Thanks! What I can say now, I don’t want to buy an airplane with expired ARC in another country anymore. It is cheap on one hand, but definitely not cheap at the end. And I am not talking about just money at all, it will costs a lot of psychical energy.
What a story! I hope the bureaucrats enjoyed it…
Well done!
Well, guys, everything is behind me now. Airplane is now flying and airworthy, engine is running well. We added some things to maintenance program, some extended maintenance for outdated engine, but at all CAA was helpful and they were satisfied after test flight. Anyway thanks to all for their opinion and help in this thread.
Well, thanks.

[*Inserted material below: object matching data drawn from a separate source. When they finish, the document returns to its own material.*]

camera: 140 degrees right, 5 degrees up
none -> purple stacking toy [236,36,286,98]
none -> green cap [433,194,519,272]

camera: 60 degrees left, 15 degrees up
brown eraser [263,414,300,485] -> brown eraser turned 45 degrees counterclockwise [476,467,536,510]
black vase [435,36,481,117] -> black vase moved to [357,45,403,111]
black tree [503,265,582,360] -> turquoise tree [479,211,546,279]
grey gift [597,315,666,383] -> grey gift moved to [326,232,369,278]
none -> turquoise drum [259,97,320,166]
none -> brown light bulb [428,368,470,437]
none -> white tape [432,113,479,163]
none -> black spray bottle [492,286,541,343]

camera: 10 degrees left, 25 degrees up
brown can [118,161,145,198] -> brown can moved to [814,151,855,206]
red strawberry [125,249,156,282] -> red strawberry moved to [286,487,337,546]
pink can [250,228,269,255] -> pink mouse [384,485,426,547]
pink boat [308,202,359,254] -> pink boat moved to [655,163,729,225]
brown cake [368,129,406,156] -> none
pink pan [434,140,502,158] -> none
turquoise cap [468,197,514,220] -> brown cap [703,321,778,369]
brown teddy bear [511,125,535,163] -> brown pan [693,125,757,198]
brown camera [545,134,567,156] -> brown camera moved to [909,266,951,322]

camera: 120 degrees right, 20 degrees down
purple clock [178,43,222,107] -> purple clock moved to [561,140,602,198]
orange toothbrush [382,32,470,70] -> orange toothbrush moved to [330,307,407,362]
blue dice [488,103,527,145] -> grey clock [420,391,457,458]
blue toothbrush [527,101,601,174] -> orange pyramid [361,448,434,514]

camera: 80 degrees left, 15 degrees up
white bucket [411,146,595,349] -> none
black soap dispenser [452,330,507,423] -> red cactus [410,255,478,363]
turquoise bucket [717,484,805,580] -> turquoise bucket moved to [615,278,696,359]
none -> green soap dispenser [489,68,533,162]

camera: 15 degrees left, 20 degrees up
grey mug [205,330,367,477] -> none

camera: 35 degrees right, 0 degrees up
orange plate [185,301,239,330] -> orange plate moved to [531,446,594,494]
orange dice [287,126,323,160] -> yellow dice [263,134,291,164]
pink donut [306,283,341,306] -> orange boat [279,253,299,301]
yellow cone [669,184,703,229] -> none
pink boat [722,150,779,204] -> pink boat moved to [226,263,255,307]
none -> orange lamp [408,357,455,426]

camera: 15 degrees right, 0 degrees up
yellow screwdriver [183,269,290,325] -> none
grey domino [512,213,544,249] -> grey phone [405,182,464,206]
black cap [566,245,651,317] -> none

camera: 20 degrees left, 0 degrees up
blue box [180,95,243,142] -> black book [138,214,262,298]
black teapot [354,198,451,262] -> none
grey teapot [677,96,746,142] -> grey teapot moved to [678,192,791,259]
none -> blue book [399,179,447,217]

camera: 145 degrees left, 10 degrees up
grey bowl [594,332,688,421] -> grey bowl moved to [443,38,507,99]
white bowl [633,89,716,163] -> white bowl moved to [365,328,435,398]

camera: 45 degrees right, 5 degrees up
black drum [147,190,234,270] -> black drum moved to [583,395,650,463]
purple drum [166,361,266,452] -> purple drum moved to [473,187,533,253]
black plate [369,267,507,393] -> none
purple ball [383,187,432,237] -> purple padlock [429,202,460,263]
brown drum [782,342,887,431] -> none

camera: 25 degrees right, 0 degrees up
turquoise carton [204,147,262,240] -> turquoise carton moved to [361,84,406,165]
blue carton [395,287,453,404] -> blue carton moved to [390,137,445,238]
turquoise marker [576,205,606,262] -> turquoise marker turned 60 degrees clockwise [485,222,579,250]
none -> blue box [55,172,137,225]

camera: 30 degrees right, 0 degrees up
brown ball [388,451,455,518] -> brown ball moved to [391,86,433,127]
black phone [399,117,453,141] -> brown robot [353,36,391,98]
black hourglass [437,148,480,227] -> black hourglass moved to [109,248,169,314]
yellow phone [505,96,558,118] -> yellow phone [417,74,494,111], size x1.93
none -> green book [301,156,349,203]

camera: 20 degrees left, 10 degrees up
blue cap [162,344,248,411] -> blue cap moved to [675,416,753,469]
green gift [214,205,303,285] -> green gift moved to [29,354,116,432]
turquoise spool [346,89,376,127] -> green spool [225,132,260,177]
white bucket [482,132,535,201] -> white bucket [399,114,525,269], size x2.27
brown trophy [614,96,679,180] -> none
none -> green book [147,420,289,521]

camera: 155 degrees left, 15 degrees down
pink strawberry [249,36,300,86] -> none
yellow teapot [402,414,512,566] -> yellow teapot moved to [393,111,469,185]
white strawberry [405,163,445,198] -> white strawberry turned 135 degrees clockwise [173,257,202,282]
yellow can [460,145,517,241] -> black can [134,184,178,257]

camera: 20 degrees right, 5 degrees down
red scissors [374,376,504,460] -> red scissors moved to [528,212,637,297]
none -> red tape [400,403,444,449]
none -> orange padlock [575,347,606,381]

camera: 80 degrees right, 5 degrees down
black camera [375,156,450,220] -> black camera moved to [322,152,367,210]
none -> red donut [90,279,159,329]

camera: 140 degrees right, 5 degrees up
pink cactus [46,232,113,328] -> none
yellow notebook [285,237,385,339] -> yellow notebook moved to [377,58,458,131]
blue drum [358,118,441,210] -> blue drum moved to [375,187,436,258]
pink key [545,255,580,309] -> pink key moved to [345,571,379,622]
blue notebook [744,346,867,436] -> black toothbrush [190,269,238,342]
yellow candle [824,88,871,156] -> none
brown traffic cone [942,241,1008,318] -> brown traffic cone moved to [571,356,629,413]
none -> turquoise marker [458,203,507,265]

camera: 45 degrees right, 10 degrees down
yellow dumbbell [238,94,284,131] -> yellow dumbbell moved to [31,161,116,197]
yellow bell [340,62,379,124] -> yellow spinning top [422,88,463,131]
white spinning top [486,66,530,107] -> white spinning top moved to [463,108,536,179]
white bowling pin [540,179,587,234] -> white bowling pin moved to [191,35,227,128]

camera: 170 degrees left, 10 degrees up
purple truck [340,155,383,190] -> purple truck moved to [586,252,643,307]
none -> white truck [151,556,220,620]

I will write them and I may choose Blackstone. But now I must solve few issues and install the engine.
if they can do it for piston engines too
Of course they can, an oil analysis is just an oil analysis… but what they are lacking, is the huge experience and comparative database piston engine aviation lab provide.
Blackstone is probably the most comprehensive, sometimes too much for my liking… using AOA for quite a few years, and also perfectly happy with them.
You can order the free probes direct from Blackstone or use one of them here Aircraft Spruce
There a few providers in Europe, but none has near the volume US based labs have.
Well, I am finally happy, they will accept the engine, but with some inspections, oil analysis is one, borescope is second. I will do both, and they will leave me alone.
You can send the sample to the US by DHL. Cost 50-100, they will have it 2 days later, and report probably same day. They need about 50ml; they send you sample kits but in this case you won’t have that.
It is airmail which has always been a “dirt cheap service”, perhaps 5% chance of disappearing totally (100% if sending to China, Egypt, etc). Currently there are issues with airmail UK → EU but that’s another story…
The Czech CAA is demanding oil analysis??? That’s unbelievable. A one-off analysis doesn’t tell you much, unless the numbers are really terrible, but in any case the numbers will be ok if the oil was changed a few hours beforehand – a tactic used by some people selling their aircraft
That one from USA from Peter looks good. I just need someone who do it in two weeks (or less), not two months. I just aks in my work, (Czech Airlines) we are doing oil analysis for turbine engines, if they can do it for piston engines too.
In think in this situation, you want a firm which does whatever satisfies the CAA to get the aircraft back in the air, even if the company specialises in analysing olive oil.
Finding one you actually want to use can wait.
There are a zillion oil analysis companies but as the linked thread I posted shows, they mostly use different methods, which is a bit useless for trend monitoring unless you use the same lab all the time. Also you want to use a firm which does aviation, not boat or truck engines.